*** Begin section ***

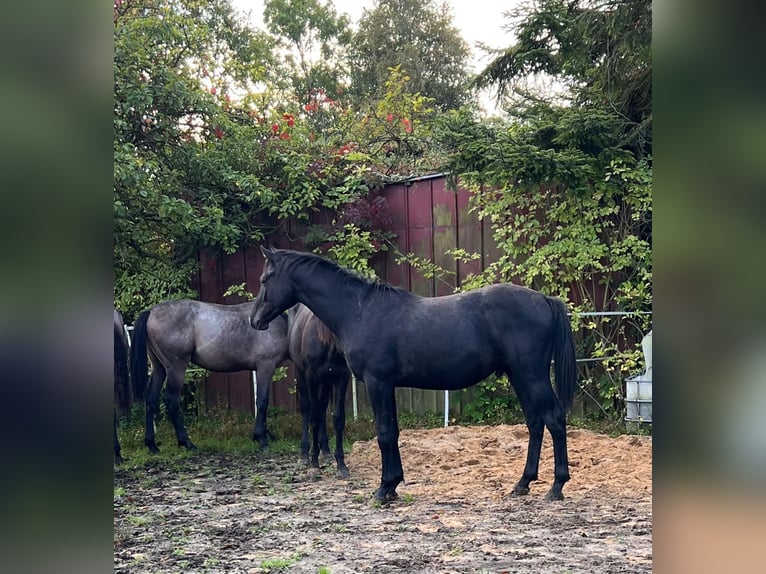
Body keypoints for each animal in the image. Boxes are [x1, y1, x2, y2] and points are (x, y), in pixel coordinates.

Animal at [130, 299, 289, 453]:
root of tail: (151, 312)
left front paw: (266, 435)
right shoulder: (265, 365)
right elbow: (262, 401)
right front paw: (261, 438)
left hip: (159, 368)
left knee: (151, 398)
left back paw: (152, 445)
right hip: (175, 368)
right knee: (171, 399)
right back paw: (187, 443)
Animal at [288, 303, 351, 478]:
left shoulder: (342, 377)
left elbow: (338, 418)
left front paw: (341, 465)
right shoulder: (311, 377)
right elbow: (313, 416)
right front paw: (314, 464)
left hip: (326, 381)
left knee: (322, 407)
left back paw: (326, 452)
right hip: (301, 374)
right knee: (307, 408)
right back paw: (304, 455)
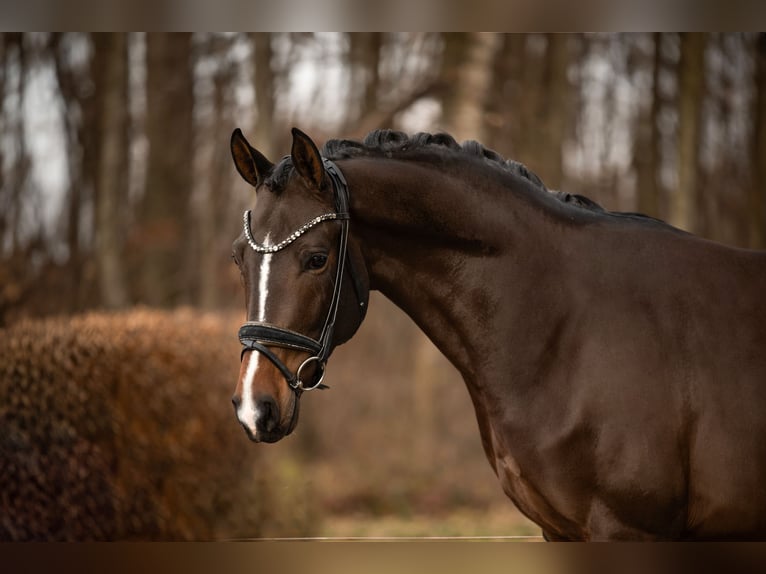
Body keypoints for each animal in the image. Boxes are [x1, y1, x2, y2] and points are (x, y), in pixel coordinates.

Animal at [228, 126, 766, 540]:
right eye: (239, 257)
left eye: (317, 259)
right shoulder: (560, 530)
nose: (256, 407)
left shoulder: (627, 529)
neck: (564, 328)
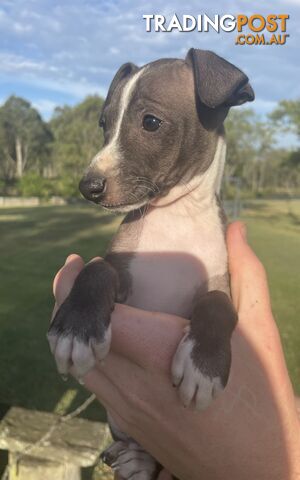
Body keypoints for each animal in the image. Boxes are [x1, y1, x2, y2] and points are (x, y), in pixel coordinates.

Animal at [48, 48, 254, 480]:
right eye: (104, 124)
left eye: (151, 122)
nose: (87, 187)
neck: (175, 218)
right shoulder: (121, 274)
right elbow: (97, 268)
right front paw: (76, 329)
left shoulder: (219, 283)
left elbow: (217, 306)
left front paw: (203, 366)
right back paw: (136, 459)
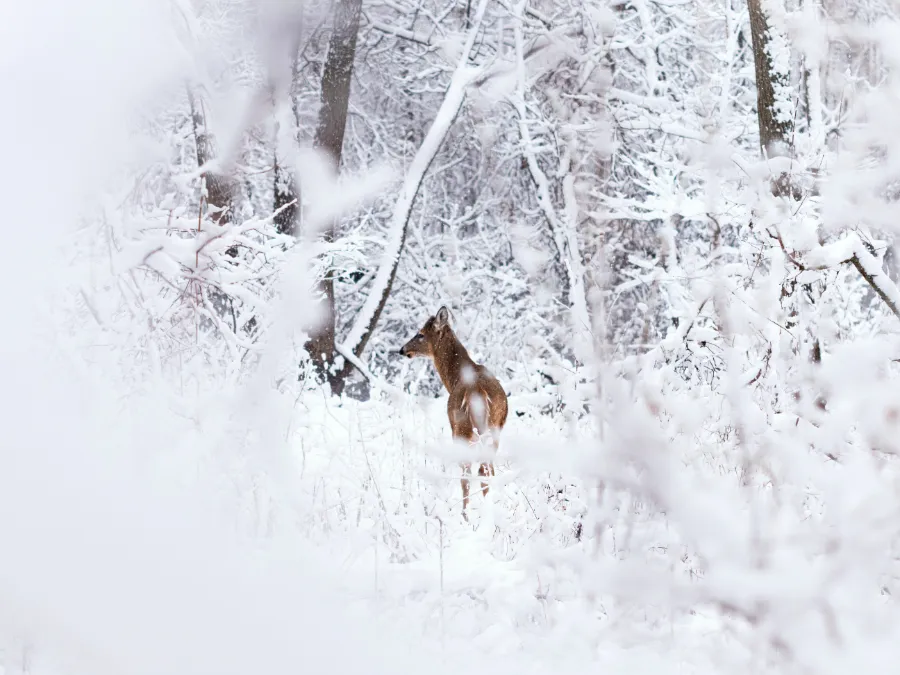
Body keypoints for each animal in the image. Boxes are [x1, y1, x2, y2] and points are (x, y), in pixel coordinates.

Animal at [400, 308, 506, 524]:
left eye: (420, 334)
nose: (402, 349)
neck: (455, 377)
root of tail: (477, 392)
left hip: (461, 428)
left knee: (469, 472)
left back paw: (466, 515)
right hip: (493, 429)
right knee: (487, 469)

*** End section ***

Exactly the lines between the one containing "nose: (402, 349)" and the end of the material, both ends included, must be retyped, with nothing added.

## ANSWER BOX
nose: (402, 349)
neck: (455, 377)
root of tail: (477, 392)
left hip: (461, 428)
left knee: (469, 472)
left back paw: (466, 515)
right hip: (493, 429)
right knee: (487, 469)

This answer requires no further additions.